[Structured page parsing data]
--- --- ---

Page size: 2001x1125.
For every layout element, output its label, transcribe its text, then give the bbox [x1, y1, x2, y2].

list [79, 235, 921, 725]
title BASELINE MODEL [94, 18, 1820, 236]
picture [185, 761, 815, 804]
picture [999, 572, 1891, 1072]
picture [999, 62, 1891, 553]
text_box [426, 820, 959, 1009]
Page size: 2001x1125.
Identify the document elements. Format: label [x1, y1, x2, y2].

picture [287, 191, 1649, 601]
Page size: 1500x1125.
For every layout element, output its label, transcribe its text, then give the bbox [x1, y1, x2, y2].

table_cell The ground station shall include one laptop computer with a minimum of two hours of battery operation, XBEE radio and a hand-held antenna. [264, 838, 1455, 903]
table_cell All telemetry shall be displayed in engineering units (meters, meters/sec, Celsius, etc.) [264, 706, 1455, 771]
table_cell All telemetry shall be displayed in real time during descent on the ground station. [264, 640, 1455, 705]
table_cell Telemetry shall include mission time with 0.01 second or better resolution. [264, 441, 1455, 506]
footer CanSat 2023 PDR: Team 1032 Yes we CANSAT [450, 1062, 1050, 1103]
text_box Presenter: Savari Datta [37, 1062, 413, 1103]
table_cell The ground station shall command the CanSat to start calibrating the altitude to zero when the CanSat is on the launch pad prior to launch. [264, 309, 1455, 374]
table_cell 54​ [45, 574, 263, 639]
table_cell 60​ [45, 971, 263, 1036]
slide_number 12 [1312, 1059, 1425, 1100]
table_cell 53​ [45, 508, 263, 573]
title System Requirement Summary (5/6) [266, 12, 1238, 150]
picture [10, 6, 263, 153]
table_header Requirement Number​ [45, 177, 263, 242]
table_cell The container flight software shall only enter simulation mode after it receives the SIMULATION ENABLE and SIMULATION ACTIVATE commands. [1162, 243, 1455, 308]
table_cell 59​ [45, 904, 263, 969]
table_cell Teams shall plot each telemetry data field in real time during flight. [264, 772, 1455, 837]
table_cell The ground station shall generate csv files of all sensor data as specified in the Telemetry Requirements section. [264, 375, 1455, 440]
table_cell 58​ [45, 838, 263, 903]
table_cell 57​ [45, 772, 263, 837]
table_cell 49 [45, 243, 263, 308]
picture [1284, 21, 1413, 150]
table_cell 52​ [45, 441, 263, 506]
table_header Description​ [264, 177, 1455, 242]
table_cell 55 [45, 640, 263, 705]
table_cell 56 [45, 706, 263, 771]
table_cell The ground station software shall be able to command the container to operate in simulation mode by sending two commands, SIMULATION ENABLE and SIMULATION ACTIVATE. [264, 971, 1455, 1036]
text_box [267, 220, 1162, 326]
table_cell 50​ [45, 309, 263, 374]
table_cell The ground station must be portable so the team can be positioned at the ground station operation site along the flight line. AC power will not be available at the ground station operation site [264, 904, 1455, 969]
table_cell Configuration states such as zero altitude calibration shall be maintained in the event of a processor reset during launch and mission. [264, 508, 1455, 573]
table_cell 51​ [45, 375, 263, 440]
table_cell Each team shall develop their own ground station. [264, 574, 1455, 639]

--- --- ---

» Assigned task
Take the lines from the first line of the records through the line holding "Page size: 1500x1125.", both included, and please reproduce them exactly with nothing added.

» Result below
Page size: 2001x1125.
For every layout element, output its label, transcribe its text, then give the bbox [x1, y1, x2, y2].

list [79, 235, 921, 725]
title BASELINE MODEL [94, 18, 1820, 236]
picture [185, 761, 815, 804]
picture [999, 572, 1891, 1072]
picture [999, 62, 1891, 553]
text_box [426, 820, 959, 1009]
Page size: 2001x1125.
Identify the document elements. Format: label [x1, y1, x2, y2].

picture [287, 191, 1649, 601]
Page size: 1500x1125.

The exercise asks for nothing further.